To handle frequency shifts as high as 2 KHz, the pilot signal is bi-sected or divided into two segments (320a, 320b). One segment consists of four (4) pilot symbols, which would have an interval of 0.26667 ms and would barely satisfy the coherence interval for 2 KHz, but nonetheless maximizes the coherence accumulation gain. The other segment has 4 or fewer pilot symbols, with an interval less than or equal to 4 symbols (≦0.26667 ms) since in 3GPP the largest number of pilot symbols in a slot is 8. The pilot symbols within each segment are accumulated (320a, 320b) before the calculation of their corresponding L2-norms (330a, 330b).
Next, the L2-norms of the outputs from 320a and 320b are formed (330a and 330b). Assuming for example that the complex output signal is z=a+j*b, its L2-norm is given by L2(z)=a2+b2. The L2-norms of the accumulated pilot signal are further accumulated over a frame interval (340).
As shown in FIG. 3A, the binary mobility indicator 264 from FIG. 2 is used to decide whether a bisect segmentation is needed or not. This preserves the acquisition performance for lower or low mobility users, as lower or low mobility users would not require segmentation on the pilot signals in a slot, and therefore would retain higher coherent accumulation gain. Thus, binary mobility indicator information is used to improve multipath acquisition performance for high mobility users while retain the high performance gain from coherent pilot combining for low mobility users.
In addition to the pilot signal processing at 320a/b and 330a/b, three additional processing block groups are included for processing control information such as output symbols corresponding to TFCI bits (322 and 332), FBI bits (342 and 334) and TPC bits (at 326 and 336).
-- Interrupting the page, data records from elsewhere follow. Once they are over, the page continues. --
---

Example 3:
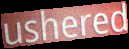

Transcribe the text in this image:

ushered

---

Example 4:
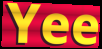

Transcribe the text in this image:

Yee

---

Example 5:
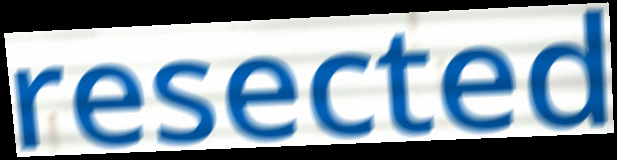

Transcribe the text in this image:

resected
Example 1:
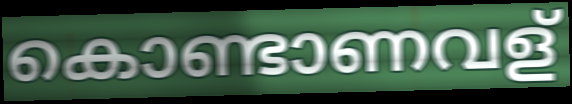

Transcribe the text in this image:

കൊണ്ടാണവള്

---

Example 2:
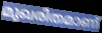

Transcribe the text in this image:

മുഖരിതമാണ്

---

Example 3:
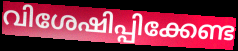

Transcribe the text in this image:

വിശേഷിപ്പിക്കേണ്ട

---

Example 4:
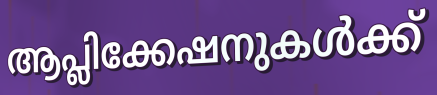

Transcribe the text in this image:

ആപ്ലിക്കേഷനുകൾക്ക്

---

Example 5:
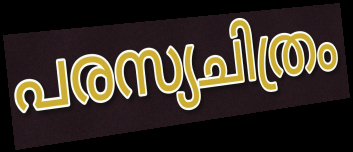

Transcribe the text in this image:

പരസ്യചിത്രം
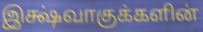
இக்ஷ்வாகுக்களின்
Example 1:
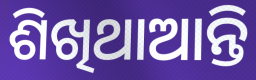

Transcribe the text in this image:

ଶିଖିଥାଆନ୍ତି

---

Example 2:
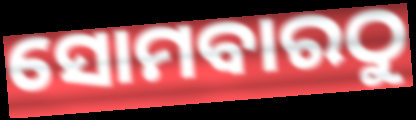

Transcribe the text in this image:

ସୋମବାରଠୁ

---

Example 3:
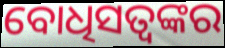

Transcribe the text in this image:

ବୋଧିସତ୍ୱଙ୍କର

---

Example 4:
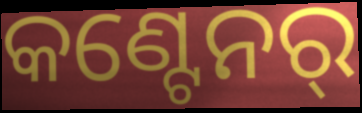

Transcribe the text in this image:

କଣ୍ଟେନର୍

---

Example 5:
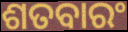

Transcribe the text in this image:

ଶତବାରଂ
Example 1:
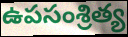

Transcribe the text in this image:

ఉపసంశ్రిత్య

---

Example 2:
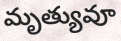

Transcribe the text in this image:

మృత్యువూ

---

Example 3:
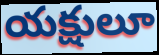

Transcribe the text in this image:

యక్షులూ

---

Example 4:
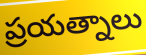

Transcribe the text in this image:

ప్రయత్నాలు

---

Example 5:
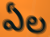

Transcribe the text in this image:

ఏల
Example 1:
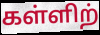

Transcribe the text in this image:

கள்ளிற்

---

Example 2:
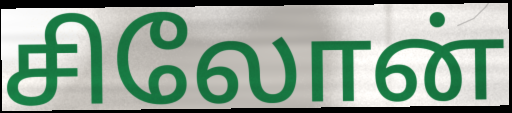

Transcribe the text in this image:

சிலோன்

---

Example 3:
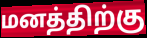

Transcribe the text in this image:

மனத்திற்கு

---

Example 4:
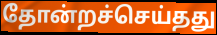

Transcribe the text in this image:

தோன்றச்செய்தது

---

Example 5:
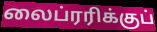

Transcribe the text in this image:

லைப்ரரிக்குப்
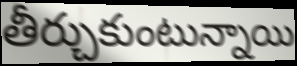
తీర్చుకుంటున్నాయి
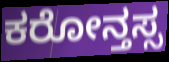
ಕರೋನ್ತಸ್ಸ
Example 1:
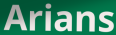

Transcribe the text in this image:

Arians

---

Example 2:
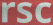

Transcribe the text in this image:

rsc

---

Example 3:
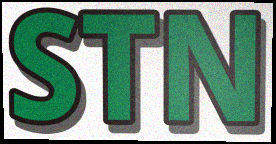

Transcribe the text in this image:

STN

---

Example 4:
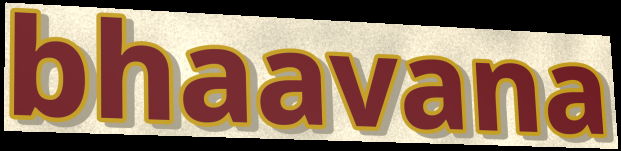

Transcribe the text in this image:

bhaavana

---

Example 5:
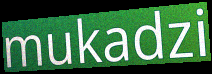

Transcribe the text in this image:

mukadzi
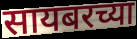
सायबरच्या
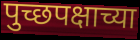
पुच्छपक्षाच्या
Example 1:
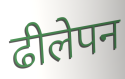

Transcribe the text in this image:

ढीलेपन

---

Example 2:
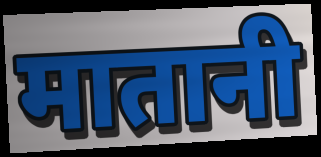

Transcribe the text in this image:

मातानी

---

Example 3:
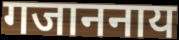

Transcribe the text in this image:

गजाननाय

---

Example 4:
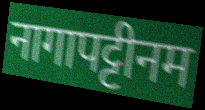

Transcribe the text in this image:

नागापट्टीनम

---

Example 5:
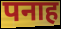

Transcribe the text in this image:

पनाह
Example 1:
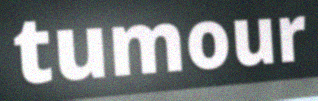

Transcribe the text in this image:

tumour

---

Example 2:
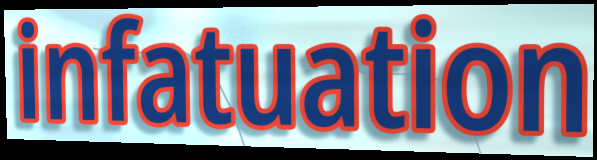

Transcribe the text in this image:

infatuation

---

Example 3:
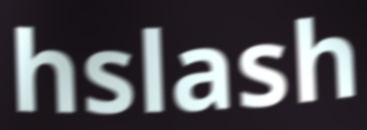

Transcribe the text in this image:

hslash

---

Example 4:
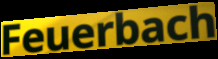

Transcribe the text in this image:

Feuerbach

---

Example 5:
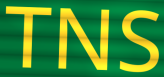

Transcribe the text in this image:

TNS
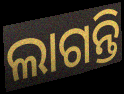
ଲାଗନ୍ତି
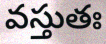
వస్తుతః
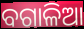
ବଗାଳିଆ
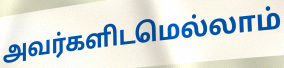
அவர்களிடமெல்லாம்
As TFCI and FBI control bits in a given slot are unknown to the Node-B, output symbols corresponding to these control bits cannot be accumulated (see 332 and 334) prior to the L2-norm calculations at 322 and 332. Otherwise, the signals may cancel one another due to opposite-polarity signs of the symbols. On the other hand, the Node-B knows that if there are multiple TPC bits in one slot, they have to be identical.
Therefore, the output symbols corresponding to the TPC bit(s) in a slot are accumulated (326) prior to being subject to the L2-norm calculation (336), in the same way as the pilot symbols are processed. The L2-norms of the accumulated TFCI, FBI and TPC symbols are further accumulated over the frame interval (340). Since additional energy is collected, the probability that new paths are discovered and existing paths are maintained is increased. Equivalently, to maintain the same probability of detection and or maintain the paths, the UE now can transmit as a lower power level, therefore reducing interference to other users in the cell. The resultant output is the DPCCH frame energy (350).
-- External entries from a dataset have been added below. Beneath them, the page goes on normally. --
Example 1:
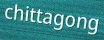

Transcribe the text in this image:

chittagong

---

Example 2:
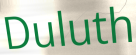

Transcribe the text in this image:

Duluth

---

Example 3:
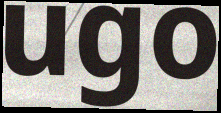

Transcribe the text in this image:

ugo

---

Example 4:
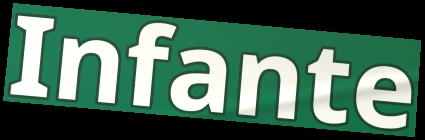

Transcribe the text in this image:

Infante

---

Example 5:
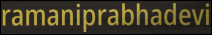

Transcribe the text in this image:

ramaniprabhadevi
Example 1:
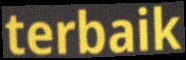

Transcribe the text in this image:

terbaik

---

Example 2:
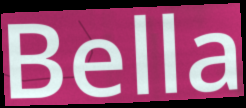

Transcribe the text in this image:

Bella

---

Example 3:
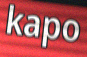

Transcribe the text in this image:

kapo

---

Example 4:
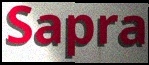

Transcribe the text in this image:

Sapra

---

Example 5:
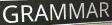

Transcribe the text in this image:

GRAMMAR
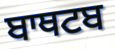
ਬਾਥਟਬ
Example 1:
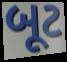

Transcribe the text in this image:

બૂટ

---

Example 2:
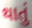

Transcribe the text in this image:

થાતું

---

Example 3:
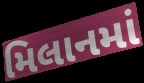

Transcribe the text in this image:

મિલાનમાં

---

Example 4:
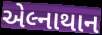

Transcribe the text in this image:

એલ્નાથાન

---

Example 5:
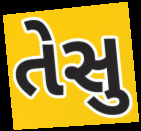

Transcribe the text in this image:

તેસુ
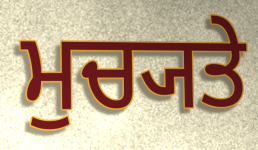
ਮੁਚ੍ਯਤੇ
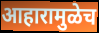
आहारामुळेच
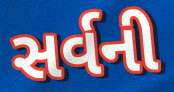
સર્વની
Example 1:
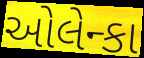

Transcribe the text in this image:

ઓલેન્કા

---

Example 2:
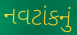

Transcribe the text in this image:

નવટાંકનું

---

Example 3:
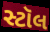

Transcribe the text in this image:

સ્ટૉલ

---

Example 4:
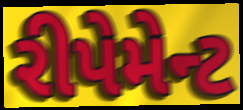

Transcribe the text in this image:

રીપેમેન્ટ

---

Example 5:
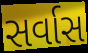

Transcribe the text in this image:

સર્વાસ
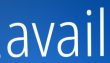
avail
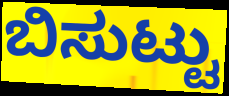
ಬಿಸುಟ್ಟು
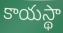
కాయస్థా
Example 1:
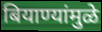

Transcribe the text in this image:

बियाण्यांमुळे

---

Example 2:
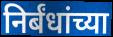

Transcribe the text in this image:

निर्बंधांच्या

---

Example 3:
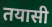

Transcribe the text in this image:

Referring to FIG. 3B, the DPCCH frame energy for each hypothesis (355) is compared with a fixed pre-defined or given threshold (365). Hypotheses with DPCCH frame energy surpassing the threshold (output of 365 is ‘YES’) are reported (375) to the existing and new paths management block 270 in FIG. 2 for further processing.
The multipath acquisition process flow described in the '064 application, while configured to more efficiently handle high mobility UEs, uses only the DPCCH signal energy to detect the propagation paths.